In fact, you are rarely aware that this was a low-budget Republic Studios pic. There's one scene near the end...the standard "calling all cars" scene in the police station, which could have been shot with a single guy at a microphone with a bare wall behind him; instead, we see a bee-hive of activity, with several radio cops reflected in a magical labyrinth of glass panes, with shadowy figures passing through the hallway in back of them. It's seemingly insignificant details such as this that keep "City" bristling with intense visuals and character interplay from beginning to end (yeah, the scene with William Talman breaking into Edward Arnold's office at night could have been edited down to about half its length, and the continually recurring stock footage of the police car's POV while racing past a bunch of 1940's parked cars is pretty comical).
Having a heavyweight actor like Arnold in a pivotal role lends acting "gravitas"; William Talman, an actor I've never really cared for, is superb---subtle, cunning, and ultimately maniacal. The confusion between John Kelly Sr. and Jr. as the tension builds is but one of the masterful plot devices, and the subplot of the Mechanical Man (Wally Cassell) and his dreams of an idyllic life with his lady love amidst the wonders of nature is positively brilliant, as is his change of heart and willingness to sacrifice himself for a noble cause.
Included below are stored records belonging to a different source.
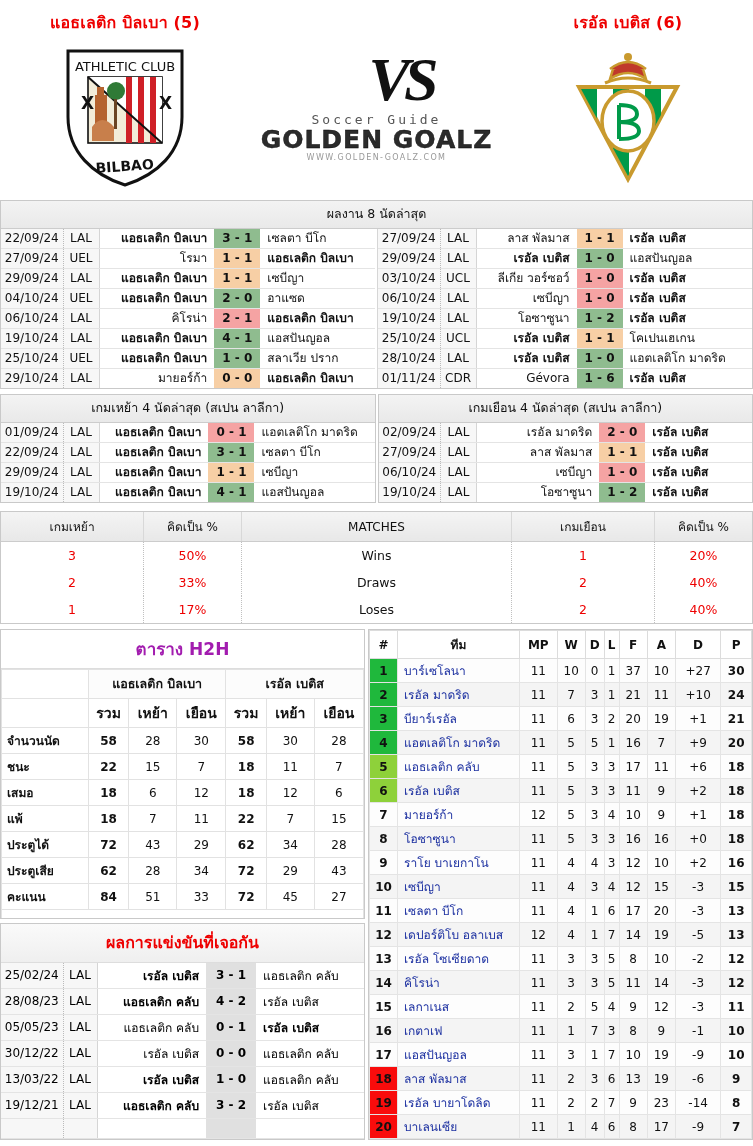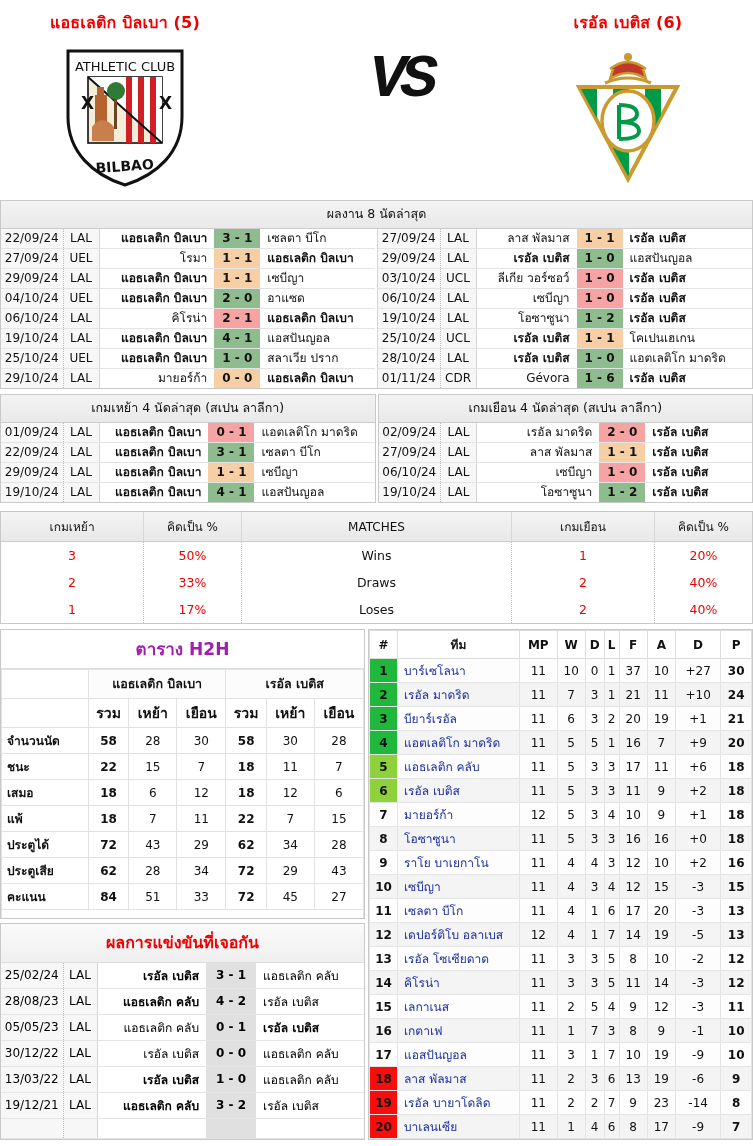--- a/index.html
+++ b/index.html
@@ -38,21 +38,21 @@
   .crest-wrap { margin-top: 12px; height: 140px; display:flex; align-items:center; justify-content:center; }
 
   .mid-col {
     width: 253px;
     display: flex;
     flex-direction: column;
     align-items: center;
     padding-top: 52px;
   }
   .vs-text {
-    font-family: Liberation Mono, monospace;
+    font-family: Liberation Serif, serif;
     font-size: 62px;
     font-weight: bold;
     line-height: .9;
     color: #111;
     font-style: italic;
     letter-spacing: -6px;
     margin-left: 48px;
   }
   .brand { margin-top: 4px; text-align: center; }
   .brand-top {
@@ -220,20 +220,25 @@
           <path d="M30 80 q10 -14 22 0 v14 H30 Z" fill="#c87f4b"></path>
           <text x="19" y="62" font-size="17" font-weight="bold" fill="#111" font-family="DejaVu Sans, sans-serif">X</text>
           <text x="97" y="62" font-size="17" font-weight="bold" fill="#111" font-family="DejaVu Sans, sans-serif">X</text>
           <text x="63" y="124" font-size="14" font-weight="bold" fill="#111" text-anchor="middle" font-family="DejaVu Sans, sans-serif" transform="rotate(-4 63 124)">BILBAO</text>
         </svg>
       </div>
     </div>
 
     <div class="mid-col">
       <div class="vs-text">VS</div>
+      <div class="brand">
+        <div class="brand-top">Soccer Guide</div>
+        <div class="brand-main">GOLDEN GOALZ</div>
+        <div class="brand-url">WWW.GOLDEN-GOALZ.COM</div>
+      </div>
     </div>
 
     <div class="team-col">
       <div class="team-name">เรอัล เบติส (6)</div>
       <div class="crest-wrap">
         <svg width="126" height="140" viewBox="0 0 126 140">
           <path d="M14 40 H112 L63 132 Z" fill="#ffffff" stroke="#c99a2e" stroke-width="4"></path>
           <clipPath id="tri">
               <path d="M16 42 H110 L63 129 Z"></path>
             </clipPath>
Cassell's physical skill is as impressive as the emotional sensitivity he brings to the role* And how about mother-in-law's offstage nagging of Gig Young? I found it subtly creepy, almost like mother's voice in PSYCHO.
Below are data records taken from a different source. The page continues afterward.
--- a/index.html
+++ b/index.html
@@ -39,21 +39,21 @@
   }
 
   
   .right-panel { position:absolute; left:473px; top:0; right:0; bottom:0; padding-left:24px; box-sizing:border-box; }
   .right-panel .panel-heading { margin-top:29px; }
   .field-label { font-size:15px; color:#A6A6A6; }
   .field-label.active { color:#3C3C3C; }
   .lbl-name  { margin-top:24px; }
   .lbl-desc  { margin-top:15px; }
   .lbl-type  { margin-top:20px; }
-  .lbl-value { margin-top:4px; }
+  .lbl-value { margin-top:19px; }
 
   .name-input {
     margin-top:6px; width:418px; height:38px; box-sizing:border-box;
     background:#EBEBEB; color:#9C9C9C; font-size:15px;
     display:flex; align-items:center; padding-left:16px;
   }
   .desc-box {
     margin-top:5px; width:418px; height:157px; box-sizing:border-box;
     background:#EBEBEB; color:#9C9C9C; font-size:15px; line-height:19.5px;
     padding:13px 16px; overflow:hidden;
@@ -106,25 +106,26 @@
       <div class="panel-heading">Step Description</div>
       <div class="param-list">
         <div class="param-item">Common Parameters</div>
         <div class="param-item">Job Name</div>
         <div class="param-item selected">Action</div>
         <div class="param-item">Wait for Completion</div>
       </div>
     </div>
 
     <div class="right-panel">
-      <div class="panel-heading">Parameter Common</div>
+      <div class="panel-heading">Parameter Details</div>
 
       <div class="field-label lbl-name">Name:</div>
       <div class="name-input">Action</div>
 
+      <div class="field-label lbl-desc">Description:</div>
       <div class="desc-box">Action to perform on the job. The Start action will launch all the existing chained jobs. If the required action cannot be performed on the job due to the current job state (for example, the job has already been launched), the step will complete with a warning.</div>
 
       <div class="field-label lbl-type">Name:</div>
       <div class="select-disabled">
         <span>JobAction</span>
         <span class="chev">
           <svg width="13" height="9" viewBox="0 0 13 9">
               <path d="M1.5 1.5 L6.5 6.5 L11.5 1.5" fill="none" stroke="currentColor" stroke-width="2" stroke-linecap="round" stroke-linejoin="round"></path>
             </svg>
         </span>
On top of it all, we have the Chill Wills character; you must decide for yourself if it helps or harms the film; I took it as just another off-beat element in this imaginative story of a single night in Chicago. Who knows?--maybe the whole thing was a bad dream from which Gig Young wakes up at the end.
Only Mala Powers disappoints in her role; she was rather miscast as the tough, world-weary dame, though her more sensitive scenes are fine.
* NOTE - The December 22nd, 1960 episode of TV's June Allyson Show was entitled "SILENT PANIC", and featured HARPO MARX as a deaf-mute who works at Christmastime as a Mechanical Man in a department store window; he also happens to be the only eyewitness to a murder on the street. Sound familiar? Unfortunately, the hour-long show fails miserably to live up to its fascinating premise. But I wonder how many other films, radio shows, stories, etc have used this novel plot device over the years.